North Carolina Republicans have proposed a bill that would reduce state funding for local governments that cut local police funding.

Senate Bill 100 would reduce state money for cities or counties that cut police funding by more than 1% of what the law enforcement or other departments received the previous fiscal year. Under the bill, local governments that cut police funding would see an equivalent decrease in funding from the state.

Sponsors of the bill said it is a response to national outcry after the death of George Floyd to “defund the police.”

“We are seeing radical extremists launch vicious attacks on those enforcing our laws right here in North Carolina,” Sen. Chuck Edwards, R-Henderson, said last week during a news conference introducing the measure.

The Asheville City Council voted, 5-2, in September to cut $770,000 from its police department, reducing its budget for fiscal year 2021 to $29.3 million, reflecting a 3% cut. The council reallocated the $770,000 for animal control and noise ordinance enforcement, public safety data analysis, broadband for public housing, homeless outreach, communications and public engagement.

National protests erupted in late May after Floyd, an unarmed Black man, was killed by a Minneapolis police officer on Memorial Day. The spotlight on police brutality soon grew to calls for less government funding for law enforcement.

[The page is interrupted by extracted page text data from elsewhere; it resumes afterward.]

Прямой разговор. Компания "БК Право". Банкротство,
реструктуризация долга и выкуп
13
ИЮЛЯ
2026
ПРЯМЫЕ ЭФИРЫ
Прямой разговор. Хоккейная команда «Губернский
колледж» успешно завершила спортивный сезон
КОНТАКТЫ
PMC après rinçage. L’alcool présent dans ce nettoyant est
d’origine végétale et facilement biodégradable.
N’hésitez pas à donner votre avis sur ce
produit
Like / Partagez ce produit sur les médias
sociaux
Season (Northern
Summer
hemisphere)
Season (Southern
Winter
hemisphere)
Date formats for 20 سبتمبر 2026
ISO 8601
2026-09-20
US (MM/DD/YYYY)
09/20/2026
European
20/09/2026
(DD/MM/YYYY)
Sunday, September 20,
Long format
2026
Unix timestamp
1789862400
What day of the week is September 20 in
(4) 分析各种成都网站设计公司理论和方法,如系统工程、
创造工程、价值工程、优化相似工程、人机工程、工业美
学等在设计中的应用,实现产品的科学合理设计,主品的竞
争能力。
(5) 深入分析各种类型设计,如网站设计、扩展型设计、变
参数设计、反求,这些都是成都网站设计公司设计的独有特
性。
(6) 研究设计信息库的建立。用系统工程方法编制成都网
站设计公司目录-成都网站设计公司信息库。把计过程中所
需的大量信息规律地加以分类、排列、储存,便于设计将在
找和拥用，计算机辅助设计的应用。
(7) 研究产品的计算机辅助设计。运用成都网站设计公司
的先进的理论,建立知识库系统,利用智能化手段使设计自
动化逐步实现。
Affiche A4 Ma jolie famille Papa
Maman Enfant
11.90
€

Asheville representatives did not immediately respond to a request for comment Monday. City leaders said, during discussions, the city's police spending had increased over the past five years.

Chantal Stevens, executive director of the American Civil Liberties Union of North Carolina, said the state should celebrate efforts like Asheville's and “not punish them.”

“It is reprehensible to punish local communities for shifting resources towards deeper, more meaningful investment in communities that address the racial disparities found in policing practices,” Stevens said in a statement.

According to a study by personal finance website MoneyGeek, North Carolina spends 5.6% of its budget, or $5.4 billion, on law enforcement. It ranks No. 9 compared with other states in police and corrections spending. Researchers said per capita spending in North Carolina is about $520.

North Carolina Police Benevolent Association Division President Randy Byrd said the legislation prevents elected officials from “making harmful decisions that fail to support officers and their agencies.”

“When you don't support these officers and their agencies, it can lead to officers leaving in unprecedented numbers and violent crime increasing,” Byrd said in a statement. “This is not a situation that any community wants to see themselves in.”

From June 1 to Oct. 21, 38 officers resigned from the Asheville Police Department, The Center Square reported in October. During the same time in 2019, 17 officers resigned and one retired.

Still, local governments said the Senate proposal imposes on their authority to make decisions on their budgets.

SB 100 was referred Tuesday to the Committee On Rules and Operations of the Senate, but it has not been added to the committee calendar for a hearing.